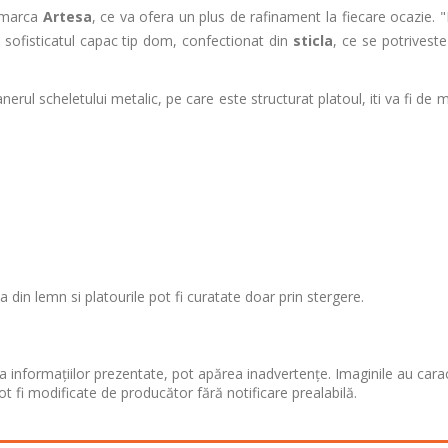
, marca
Artesa
, ce va ofera un plus de rafinament la fiecare ocazie. "
mp, sofisticatul capac tip dom, confectionat din
sticla
, ce se potriveste
erul scheletului metalic, pe care este structurat platoul, iti va fi de 
 din lemn si platourile pot fi curatate doar prin stergere.
 informațiilor prezentate, pot apărea inadvertențe. Imaginile au cara
ot fi modificate de producător fără notificare prealabilă.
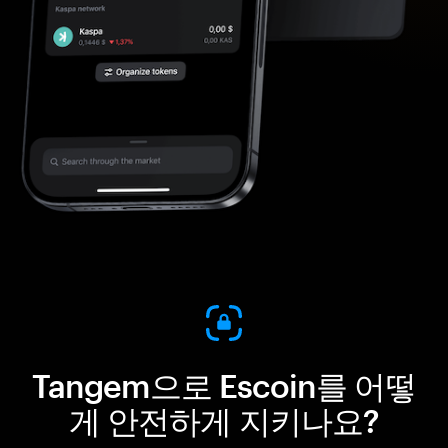
Tangem으로 Escoin를 어떻
게 안전하게 지키나요?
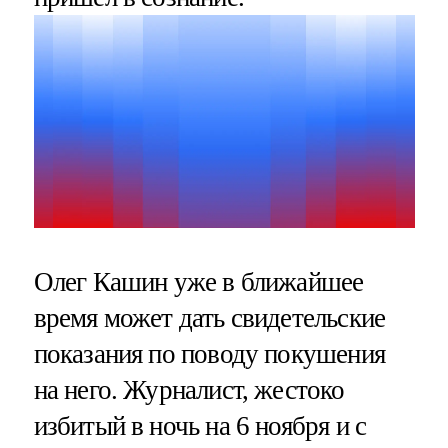
Олег Кашин уже в ближайшее
время может дать свидетельские
показания по поводу покушения
на него. Журналист, жестоко
избитый в ночь на 6 ноября и с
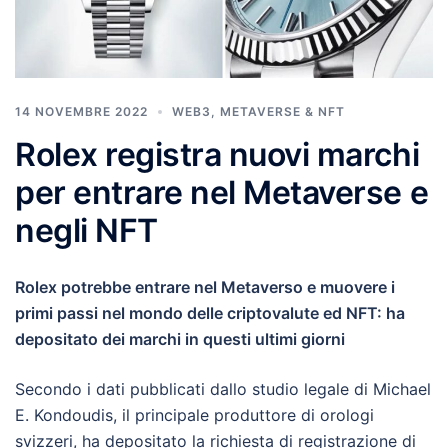
14 NOVEMBRE 2022
WEB3, METAVERSE & NFT
Rolex registra nuovi marchi
per entrare nel Metaverse e
negli NFT
Rolex potrebbe entrare nel Metaverso e muovere i
primi passi nel mondo delle criptovalute ed NFT: ha
depositato dei marchi in questi ultimi giorni
Secondo i dati pubblicati dallo studio legale di Michael
E. Kondoudis, il principale produttore di orologi
svizzeri, ha depositato la richiesta di registrazione di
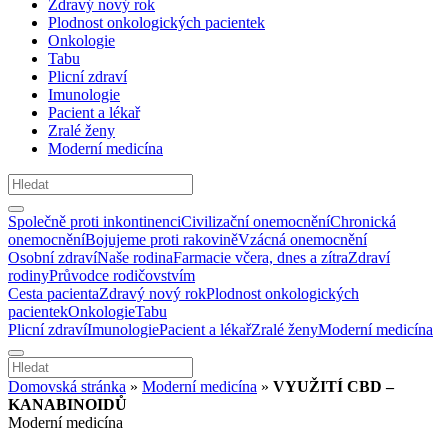
Zdravý nový rok
Plodnost onkologických pacientek
Onkologie
Tabu
Plicní zdraví
Imunologie
Pacient a lékař
Zralé ženy
Moderní medicína
Společně proti inkontinenci
Civilizační onemocnění
Chronická
onemocnění
Bojujeme proti rakovině
Vzácná onemocnění
Osobní zdraví
Naše rodina
Farmacie včera, dnes a zítra
Zdraví
rodiny
Průvodce rodičovstvím
Cesta pacienta
Zdravý nový rok
Plodnost onkologických
pacientek
Onkologie
Tabu
Plicní zdraví
Imunologie
Pacient a lékař
Zralé ženy
Moderní medicína
Domovská stránka
»
Moderní medicína
»
VYUŽITÍ CBD –
KANABINOIDŮ
Moderní medicína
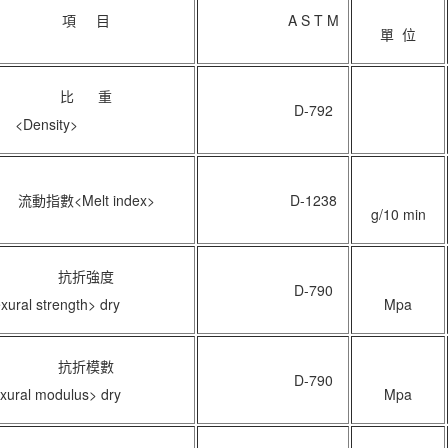
項 目
A S T M
單 位
比 重
D-792
<Density>
<Melt index>
D-1238
g/10 min
抗折強度
D-790
xural strength> dry
Mpa
抗折模數
D-790
xural modulus> dry
Mpa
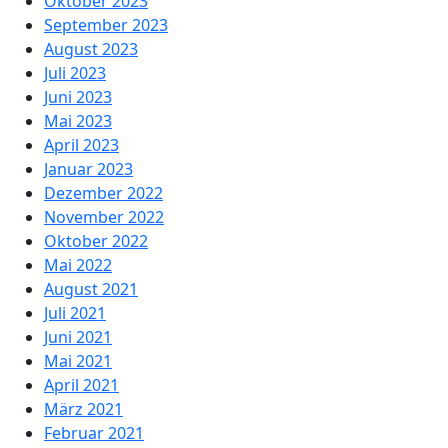
Oktober 2023
September 2023
August 2023
Juli 2023
Juni 2023
Mai 2023
April 2023
Januar 2023
Dezember 2022
November 2022
Oktober 2022
Mai 2022
August 2021
Juli 2021
Juni 2021
Mai 2021
April 2021
März 2021
Februar 2021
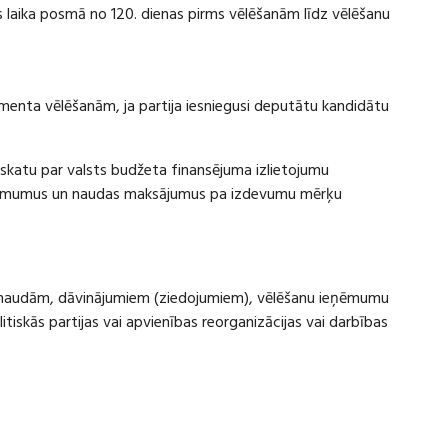
laika posmā no 120. dienas pirms vēlēšanām līdz vēlēšanu
amenta vēlēšanām, ja partija iesniegusi deputātu kandidātu
rskatu par valsts budžeta finansējuma izlietojumu
eņēmumus un naudas maksājumus pa izdevumu mērķu
ru naudām, dāvinājumiem (ziedojumiem), vēlēšanu ieņēmumu
skās partijas vai apvienības reorganizācijas vai darbības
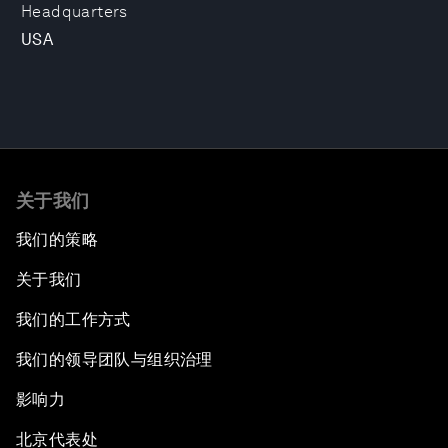
Headquarters
USA
关于我们
我们的策略
关于我们
我们的工作方式
我们的领导团队与组织治理
影响力
北京代表处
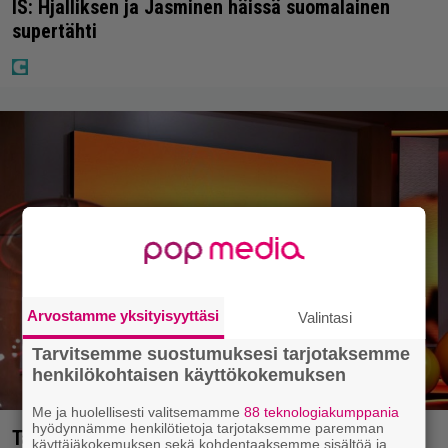
IS: Hjalliksen ja Jasminen häissä suomalainen
supertähti
Arvostamme yksityisyyttäsi
Valintasi
Tarvitsemme suostumuksesi tarjotaksemme
henkilökohtaisen käyttökokemuksen
Me ja huolellisesti valitsemamme
88 teknologiakumppania
hyödynnämme henkilötietoja tarjotaksemme paremman
Täällä pelattiin lauantain Loton ja Jokerin isot
käyttäjäkokemuksen sekä kohdentaaksemme sisältöä ja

▶ How to complete this task: Repeat the text read from every one of the records above line for line, with no changes. Leave the pictures out of your answer.

▶ Written solution:
, marca
Artesa
, ce va ofera un plus de rafinament la fiecare ocazie. "
mp, sofisticatul capac tip dom, confectionat din
sticla
, ce se potriveste
erul scheletului metalic, pe care este structurat platoul, iti va fi de 
 din lemn si platourile pot fi curatate doar prin stergere.
 informațiilor prezentate, pot apărea inadvertențe. Imaginile au cara
ot fi modificate de producător fără notificare prealabilă.
Tangem으로 Escoin를 어떻
게 안전하게 지키나요?
Олег Кашин уже в ближайшее
время может дать свидетельские
показания по поводу покушения
на него. Журналист, жестоко
избитый в ночь на 6 ноября и с
14 NOVEMBRE 2022
WEB3, METAVERSE & NFT
Rolex registra nuovi marchi
per entrare nel Metaverse e
negli NFT
Rolex potrebbe entrare nel Metaverso e muovere i
primi passi nel mondo delle criptovalute ed NFT: ha
depositato dei marchi in questi ultimi giorni
Secondo i dati pubblicati dallo studio legale di Michael
E. Kondoudis, il principale produttore di orologi
svizzeri, ha depositato la richiesta di registrazione di
Zdravý nový rok
Plodnost onkologických pacientek
Onkologie
Tabu
Plicní zdraví
Imunologie
Pacient a lékař
Zralé ženy
Moderní medicína
Společně proti inkontinenci
Civilizační onemocnění
Chronická
onemocnění
Bojujeme proti rakovině
Vzácná onemocnění
Osobní zdraví
Naše rodina
Farmacie včera, dnes a zítra
Zdraví
rodiny
Průvodce rodičovstvím
Cesta pacienta
Zdravý nový rok
Plodnost onkologických
pacientek
Onkologie
Tabu
Plicní zdraví
Imunologie
Pacient a lékař
Zralé ženy
Moderní medicína
Domovská stránka
»
Moderní medicína
»
VYUŽITÍ CBD –
KANABINOIDŮ
Moderní medicína
項 目
A S T M
單 位
比 重
D-792
<Density>
<Melt index>
D-1238
g/10 min
抗折強度
D-790
xural strength> dry
Mpa
抗折模數
D-790
xural modulus> dry
Mpa
Oktober 2023
September 2023
August 2023
Juli 2023
Juni 2023
Mai 2023
April 2023
Januar 2023
Dezember 2022
November 2022
Oktober 2022
Mai 2022
August 2021
Juli 2021
Juni 2021
Mai 2021
April 2021
März 2021
Februar 2021
laika posmā no 120. dienas pirms vēlēšanām līdz vēlēšanu
amenta vēlēšanām, ja partija iesniegusi deputātu kandidātu
rskatu par valsts budžeta finansējuma izlietojumu
eņēmumus un naudas maksājumus pa izdevumu mērķu
ru naudām, dāvinājumiem (ziedojumiem), vēlēšanu ieņēmumu
skās partijas vai apvienības reorganizācijas vai darbības
Headquarters
USA
关于我们
我们的策略
关于我们
我们的工作方式
我们的领导团队与组织治理
影响力
北京代表处
IS: Hjalliksen ja Jasminen häissä suomalainen
supertähti
Arvostamme yksityisyyttäsi
Valintasi
Tarvitsemme suostumuksesi tarjotaksemme
henkilökohtaisen käyttökokemuksen
Me ja huolellisesti valitsemamme
88 teknologiakumppania
hyödynnämme henkilötietoja tarjotaksemme paremman
Täällä pelattiin lauantain Loton ja Jokerin isot
käyttäjäkokemuksen sekä kohdentaaksemme sisältöä ja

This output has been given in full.